Repeating history could doom future crisis response

Dr. Rahul Gupta, the former Office of National Drug Control Policy director, said it should be the responsibility of the state government to encourage local governments how best the dollars can be used to stop the public health overdose crisis.

Fitch’s counterparts in states such as North Carolina and Utah have developed instructions for how these dollars can best be used to prevent more overdoses. Fitch did not answer a question about whether she would consider making a guide like those for the local governments.

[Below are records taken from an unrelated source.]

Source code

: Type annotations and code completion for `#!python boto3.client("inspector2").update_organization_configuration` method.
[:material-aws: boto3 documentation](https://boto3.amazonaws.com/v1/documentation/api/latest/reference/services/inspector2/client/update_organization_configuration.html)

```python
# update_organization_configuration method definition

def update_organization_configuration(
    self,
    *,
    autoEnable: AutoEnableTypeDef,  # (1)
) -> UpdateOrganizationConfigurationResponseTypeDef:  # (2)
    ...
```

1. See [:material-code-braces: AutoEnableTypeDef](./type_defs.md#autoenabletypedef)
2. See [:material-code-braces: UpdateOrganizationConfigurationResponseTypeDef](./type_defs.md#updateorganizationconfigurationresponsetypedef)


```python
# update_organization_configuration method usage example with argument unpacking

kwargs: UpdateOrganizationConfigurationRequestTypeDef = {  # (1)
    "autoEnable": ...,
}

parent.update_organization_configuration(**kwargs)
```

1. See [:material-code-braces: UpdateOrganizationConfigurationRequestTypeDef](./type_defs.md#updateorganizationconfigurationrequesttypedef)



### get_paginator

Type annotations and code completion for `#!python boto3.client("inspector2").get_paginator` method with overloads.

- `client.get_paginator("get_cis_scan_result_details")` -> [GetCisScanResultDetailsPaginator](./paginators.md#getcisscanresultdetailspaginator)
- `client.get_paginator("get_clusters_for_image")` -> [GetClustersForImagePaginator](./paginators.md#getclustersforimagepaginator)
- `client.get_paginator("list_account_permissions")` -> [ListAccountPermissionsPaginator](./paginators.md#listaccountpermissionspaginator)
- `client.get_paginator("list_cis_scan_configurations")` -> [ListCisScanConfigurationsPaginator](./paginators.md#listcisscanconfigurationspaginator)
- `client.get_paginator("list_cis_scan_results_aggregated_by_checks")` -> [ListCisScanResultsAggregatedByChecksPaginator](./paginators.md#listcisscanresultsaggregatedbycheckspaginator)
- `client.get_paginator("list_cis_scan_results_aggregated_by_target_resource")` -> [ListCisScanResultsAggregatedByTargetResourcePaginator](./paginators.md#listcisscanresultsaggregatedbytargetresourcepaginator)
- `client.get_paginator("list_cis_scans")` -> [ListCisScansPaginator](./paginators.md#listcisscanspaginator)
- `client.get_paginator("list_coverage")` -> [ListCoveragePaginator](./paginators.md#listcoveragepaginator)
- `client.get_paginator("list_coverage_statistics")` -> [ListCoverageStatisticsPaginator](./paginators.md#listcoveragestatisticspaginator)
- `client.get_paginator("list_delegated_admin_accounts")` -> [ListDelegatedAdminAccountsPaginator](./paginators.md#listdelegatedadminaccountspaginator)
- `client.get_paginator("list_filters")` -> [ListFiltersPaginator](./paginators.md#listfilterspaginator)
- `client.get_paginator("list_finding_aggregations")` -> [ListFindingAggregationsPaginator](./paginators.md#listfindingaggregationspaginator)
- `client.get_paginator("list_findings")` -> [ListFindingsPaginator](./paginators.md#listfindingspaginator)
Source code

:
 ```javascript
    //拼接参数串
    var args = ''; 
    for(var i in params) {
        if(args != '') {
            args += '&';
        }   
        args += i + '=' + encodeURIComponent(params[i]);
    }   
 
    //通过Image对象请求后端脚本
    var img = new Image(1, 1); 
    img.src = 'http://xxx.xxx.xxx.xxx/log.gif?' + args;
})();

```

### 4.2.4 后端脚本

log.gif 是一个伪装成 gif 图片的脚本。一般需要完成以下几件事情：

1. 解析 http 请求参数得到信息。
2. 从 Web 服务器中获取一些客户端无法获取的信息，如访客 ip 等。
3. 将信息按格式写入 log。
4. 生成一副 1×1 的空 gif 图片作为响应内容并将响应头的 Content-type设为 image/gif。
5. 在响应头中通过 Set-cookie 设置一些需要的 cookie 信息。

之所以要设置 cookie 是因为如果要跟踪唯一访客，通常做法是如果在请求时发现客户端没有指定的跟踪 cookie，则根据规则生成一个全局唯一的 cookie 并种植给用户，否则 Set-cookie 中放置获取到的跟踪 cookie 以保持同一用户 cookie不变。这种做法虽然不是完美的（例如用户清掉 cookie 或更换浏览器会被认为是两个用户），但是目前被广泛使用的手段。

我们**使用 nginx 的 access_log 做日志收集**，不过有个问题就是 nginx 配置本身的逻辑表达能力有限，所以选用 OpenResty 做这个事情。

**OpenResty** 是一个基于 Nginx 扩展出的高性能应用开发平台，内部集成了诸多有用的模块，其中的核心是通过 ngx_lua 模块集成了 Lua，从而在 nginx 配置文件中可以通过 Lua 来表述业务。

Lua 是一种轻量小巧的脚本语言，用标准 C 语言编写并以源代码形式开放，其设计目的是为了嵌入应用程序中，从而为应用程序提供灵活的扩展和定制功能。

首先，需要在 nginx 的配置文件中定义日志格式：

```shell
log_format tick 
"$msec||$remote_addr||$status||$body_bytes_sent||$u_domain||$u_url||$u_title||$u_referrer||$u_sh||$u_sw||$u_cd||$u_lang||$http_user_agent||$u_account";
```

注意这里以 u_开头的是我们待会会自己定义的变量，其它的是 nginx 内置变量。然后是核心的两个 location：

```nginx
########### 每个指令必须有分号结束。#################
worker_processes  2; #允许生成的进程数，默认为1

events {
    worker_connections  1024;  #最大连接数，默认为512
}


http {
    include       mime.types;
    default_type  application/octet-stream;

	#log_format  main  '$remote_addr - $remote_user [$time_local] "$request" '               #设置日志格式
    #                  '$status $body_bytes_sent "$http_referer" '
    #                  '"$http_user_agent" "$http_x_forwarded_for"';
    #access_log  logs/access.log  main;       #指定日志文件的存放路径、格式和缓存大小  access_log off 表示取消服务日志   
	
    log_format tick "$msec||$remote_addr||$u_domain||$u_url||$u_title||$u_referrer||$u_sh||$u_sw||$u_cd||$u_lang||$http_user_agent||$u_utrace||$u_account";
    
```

“It’s not fair to blame them (localities) for utilizing money in different ways if we’re not providing that overarching guidance to them,” Gupta said. He added that public health bodies such as Johns Hopkins University’s Bloomberg School of Public Health have created helpful national guides for opioid settlement spending.

Only one of the 147 governments, the city of Hattiesburg, indicated that it would seek input from residents who’ve been impacted by addiction to guide how it should use its settlement funds. It reported receiving roughly $54,000 in May.

Mayor Toby Barker said in June he wanted to seek the advice of families who’ve lost loved ones, addiction treatment providers and law enforcement officers of how to best spend its dollars.

“I don’t want us to do something to do something,” he said. “I want to see Hattiesburg make a focused investment on where it can do some good.”

Feinberg, the West Virginia University professor, said community input is the best way to make sure these dollars reduce the overdose death rate. She said other local elected officials may want to look to Hattiesburg as an example of what’s possible, as she thinks it could have the best luck at saving lives.

It’s important that these dollars be spent to prevent more overdose deaths not just for this crisis but also for future ones, Gupta said. The opioid lawsuits were modeled after tobacco cases in the 1990s, and a lot of that money didn’t end up addressing the public health emergency at hand. 

If that happens again, Gupta said, judges could be hesitant to demand response money for the next public health emergency created by corporations.

“It’s going to be very difficult to argue why these are required to abate that crisis,” he said.